Un phénomène qui tend à disparaître ?

Cependant, depuis la revalorisation du tarif des gardes entrée en vigueur en novembre 2023 (voir encadré), le phénomène semble s’essouffler. « Les nouveaux tarifs rendent les gardes plus attractives, donc les internes sont moins enclins à les revendre, souligne Tristan. On voit encore des transactions, mais les montants ont baissé. Maintenant, c’est plutôt 30 ou 40 euros en plus du prix de la garde, alors qu’avant, on était plus autour de 50 à 100 euros. »
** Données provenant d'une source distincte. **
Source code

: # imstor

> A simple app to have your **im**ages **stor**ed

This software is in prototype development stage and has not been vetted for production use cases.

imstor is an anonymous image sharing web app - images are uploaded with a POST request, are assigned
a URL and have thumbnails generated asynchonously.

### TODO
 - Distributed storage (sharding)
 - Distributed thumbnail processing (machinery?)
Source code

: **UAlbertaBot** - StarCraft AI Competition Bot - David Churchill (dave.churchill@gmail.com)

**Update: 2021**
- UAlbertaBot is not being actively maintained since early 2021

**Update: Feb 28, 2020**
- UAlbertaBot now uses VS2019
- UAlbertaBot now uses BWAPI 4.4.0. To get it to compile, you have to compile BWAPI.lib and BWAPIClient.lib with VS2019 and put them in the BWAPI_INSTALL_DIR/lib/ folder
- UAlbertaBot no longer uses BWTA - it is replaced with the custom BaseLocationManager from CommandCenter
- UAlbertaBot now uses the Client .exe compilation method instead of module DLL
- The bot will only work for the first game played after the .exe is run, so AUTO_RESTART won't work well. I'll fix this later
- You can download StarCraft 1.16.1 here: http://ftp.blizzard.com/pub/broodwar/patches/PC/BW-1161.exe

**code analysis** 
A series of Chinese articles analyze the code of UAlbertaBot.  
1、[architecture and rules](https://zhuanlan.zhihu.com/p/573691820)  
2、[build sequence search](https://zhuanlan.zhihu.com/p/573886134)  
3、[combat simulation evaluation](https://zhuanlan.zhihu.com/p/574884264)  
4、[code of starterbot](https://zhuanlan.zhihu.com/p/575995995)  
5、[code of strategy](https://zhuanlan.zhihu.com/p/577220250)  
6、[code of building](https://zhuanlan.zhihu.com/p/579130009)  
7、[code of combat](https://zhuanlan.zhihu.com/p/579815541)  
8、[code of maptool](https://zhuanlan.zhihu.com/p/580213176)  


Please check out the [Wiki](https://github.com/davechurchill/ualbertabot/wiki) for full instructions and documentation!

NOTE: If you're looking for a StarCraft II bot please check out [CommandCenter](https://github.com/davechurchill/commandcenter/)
L’autre raison qui pourrait expliquer ce déclin est liée à l’entrée en vigueur de la nouvelle réforme d’accès à l’internat, qui a supprimé les traditionnelles épreuves classantes nationales (ECN) au profit des épreuves dématérialisées nationales (EDN, 60 % de la note) et des fameux examens cliniques objectifs et structurés (Ecos). « Avec les Ecos, les jeunes générations vont beaucoup plus en stages pour se préparer à l’épreuve. Ils sont donc bien meilleurs en clinique et savent gérer des situations d’urgence. Grâce à cette expérience, ils ont moins d’appréhension à l’idée de prendre des gardes. Il y a donc de fait beaucoup moins de reventes », analyse Tristan*.

Enfin, dans certaines subdivisions, comme Bordeaux, cette pratique semble marginale. « Je n’ai que rarement vu des messages pour ça », affirme Julie*, interne en gastro-entérologie. Un contrôle plus strict des plannings dans certains services peut également contribuer à limiter la revente de gardes.

Combien gagnent les internes lors d’une garde ?

La rémunération brute d'une garde de nuit en semaine (du lundi au vendredi) est passée à 231,33 euros brut contre 156,53 euros brut auparavant. Pour une garde de nuit (samedi, dimanche) et une garde un jour férié (journée ou nuit) ainsi qu'une garde supplémentaire, l'indemnité forfaitaire de garde passe à 253,07 euros, contre 171, 24 euros auparavant. La garde de 24 heures des dimanches et jours fériés est rémunérée 506,14 euros.